Tutti d’accordo? Naturalmente no. E chi non lo è? Gli amiconi della stessa “signora d’Italia”: i due sovranisti, ovvero il polacco Morawiecki e l’ungherese Orbán, il cui modello ideologico assai poco europeista (tranne quando si tratta di incassare i generosi sussidi da Bruxelles) ispira il governo di destra-destra da mesi a Palazzo Chigi. Una decisione a carattere sovranista, quella di Varsavia e Budapest, in netto contrasto con le speranze dell’alleata di Roma. Come reagisce la Meloni? Tenta una sua personale mediazione, da cui però esce a mani vuote. Il suo serafico commento allo smacco: “Non sono mai delusa da chi difende l’interesse nazionale”. E pazienza se gli amici sovranisti ti fanno lo sgambetto, sostenendo impropriamente “guardate come bruciano le periferie francesi”.
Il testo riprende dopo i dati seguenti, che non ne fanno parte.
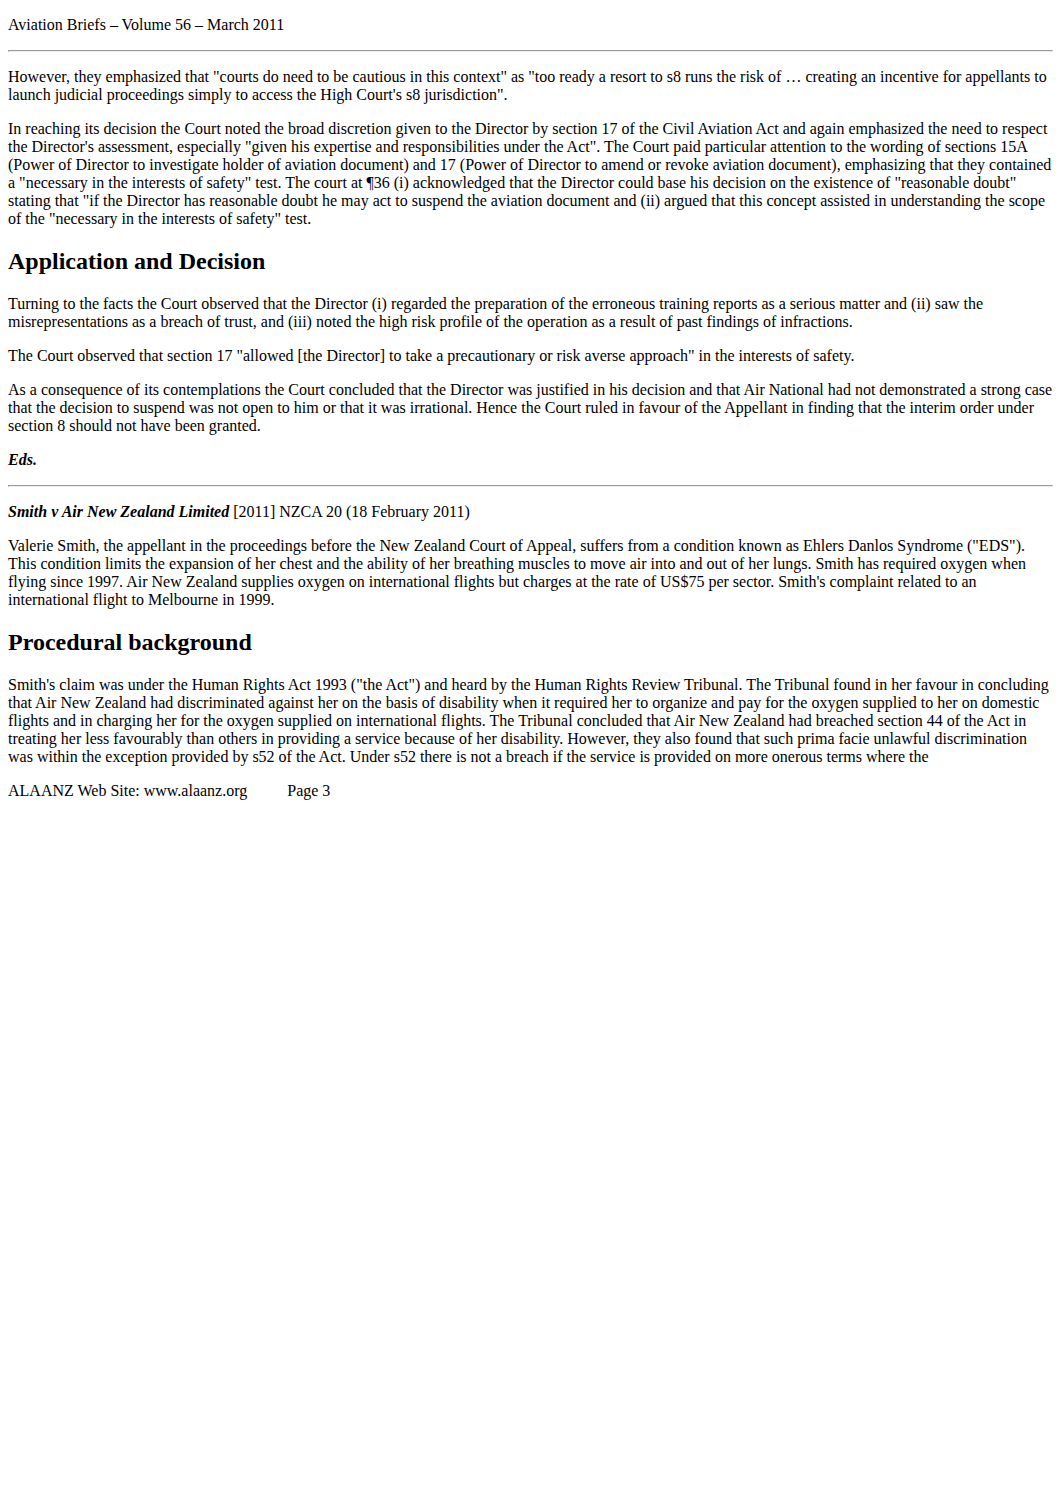Aviation Briefs – Volume 56 – March 2011
However, they emphasized that "courts do need to be cautious in this context" as "too ready a resort to s8 runs the risk of … creating an incentive for appellants to launch judicial proceedings simply to access the High Court's s8 jurisdiction".
In reaching its decision the Court noted the broad discretion given to the Director by section 17 of the Civil Aviation Act and again emphasized the need to respect the Director's assessment, especially "given his expertise and responsibilities under the Act". The Court paid particular attention to the wording of sections 15A (Power of Director to investigate holder of aviation document) and 17 (Power of Director to amend or revoke aviation document), emphasizing that they contained a "necessary in the interests of safety" test. The court at ¶36 (i) acknowledged that the Director could base his decision on the existence of "reasonable doubt" stating that "if the Director has reasonable doubt he may act to suspend the aviation document and (ii) argued that this concept assisted in understanding the scope of the "necessary in the interests of safety" test.
Application and Decision
Turning to the facts the Court observed that the Director (i) regarded the preparation of the erroneous training reports as a serious matter and (ii) saw the misrepresentations as a breach of trust, and (iii) noted the high risk profile of the operation as a result of past findings of infractions.
The Court observed that section 17 "allowed [the Director] to take a precautionary or risk averse approach" in the interests of safety.
As a consequence of its contemplations the Court concluded that the Director was justified in his decision and that Air National had not demonstrated a strong case that the decision to suspend was not open to him or that it was irrational. Hence the Court ruled in favour of the Appellant in finding that the interim order under section 8 should not have been granted.
Eds.
Smith v Air New Zealand Limited [2011] NZCA 20 (18 February 2011)
Valerie Smith, the appellant in the proceedings before the New Zealand Court of Appeal, suffers from a condition known as Ehlers Danlos Syndrome ("EDS"). This condition limits the expansion of her chest and the ability of her breathing muscles to move air into and out of her lungs. Smith has required oxygen when flying since 1997. Air New Zealand supplies oxygen on international flights but charges at the rate of US$75 per sector. Smith's complaint related to an international flight to Melbourne in 1999.
Procedural background
Smith's claim was under the Human Rights Act 1993 ("the Act") and heard by the Human Rights Review Tribunal. The Tribunal found in her favour in concluding that Air New Zealand had discriminated against her on the basis of disability when it required her to organize and pay for the oxygen supplied to her on domestic flights and in charging her for the oxygen supplied on international flights. The Tribunal concluded that Air New Zealand had breached section 44 of the Act in treating her less favourably than others in providing a service because of her disability. However, they also found that such prima facie unlawful discrimination was within the exception provided by s52 of the Act. Under s52 there is not a breach if the service is provided on more onerous terms where the
ALAANZ Web Site: www.alaanz.org Page 3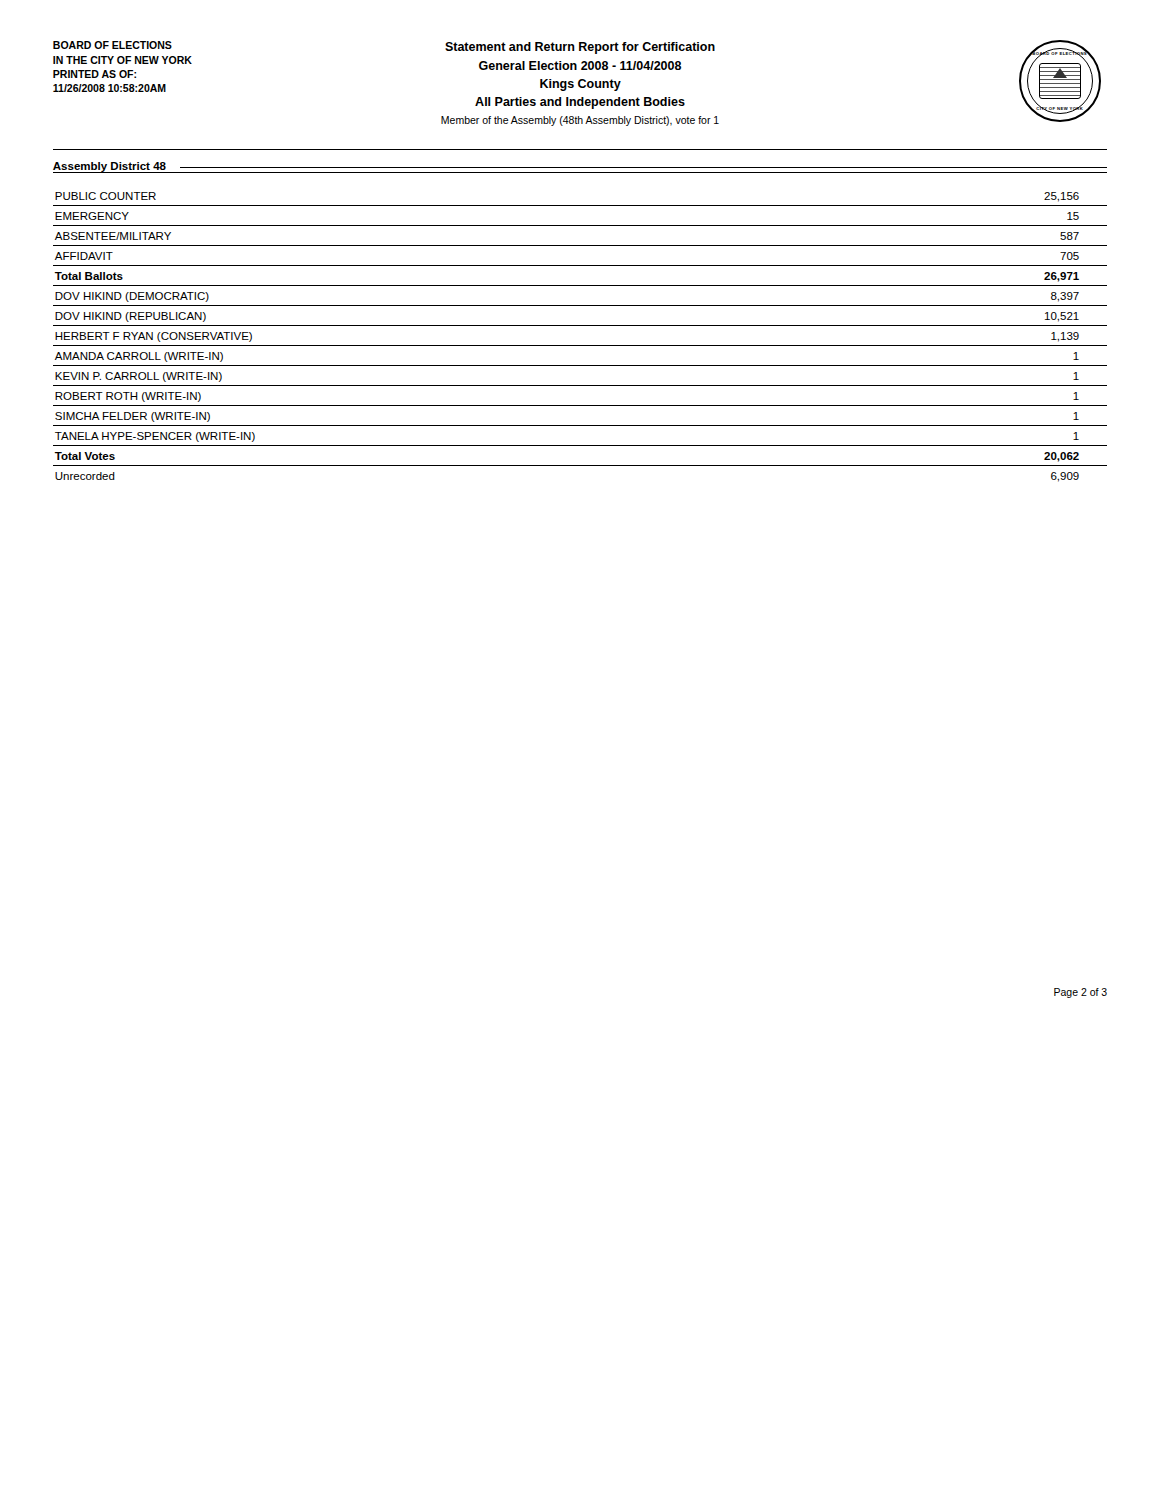BOARD OF ELECTIONS
IN THE CITY OF NEW YORK
PRINTED AS OF:
11/26/2008 10:58:20AM
Statement and Return Report for Certification
General Election 2008 - 11/04/2008
Kings County
All Parties and Independent Bodies
Member of the Assembly (48th Assembly District), vote for 1
BOARD OF ELECTIONS
CITY OF NEW YORK
Assembly District 48
| PUBLIC COUNTER | 25,156 |
| EMERGENCY | 15 |
| ABSENTEE/MILITARY | 587 |
| AFFIDAVIT | 705 |
| Total Ballots | 26,971 |
| DOV HIKIND (DEMOCRATIC) | 8,397 |
| DOV HIKIND (REPUBLICAN) | 10,521 |
| HERBERT F RYAN (CONSERVATIVE) | 1,139 |
| AMANDA CARROLL (WRITE-IN) | 1 |
| KEVIN P. CARROLL (WRITE-IN) | 1 |
| ROBERT ROTH (WRITE-IN) | 1 |
| SIMCHA FELDER (WRITE-IN) | 1 |
| TANELA HYPE-SPENCER (WRITE-IN) | 1 |
| Total Votes | 20,062 |
| Unrecorded | 6,909 |
Page 2 of 3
Ora immaginatevi un’Unione Europea segmentata e dominata da governi nazional-populisti. È evidente che non avrebbe più senso, sostanza e futuro. Prevalendo (ancor più rispetto agli attuali livelli) gli interessi nazionali si sarebbero per esempio trovate le intese comuni sulla strategia sanitaria anti-Covid? E ancor più sull’inedito massiccio indebitamento condiviso dai 27 (alla base del “Next Generation EU” per il collettivo rilancio economico), grazie al quale 191 miliardi di euro, in buona parte a fondo perso, pioveranno proprio sull’Italia? Già, il sovranismo è anche questo. Presumere o illudersi di non essere mai “il terrone di qualcun altro”.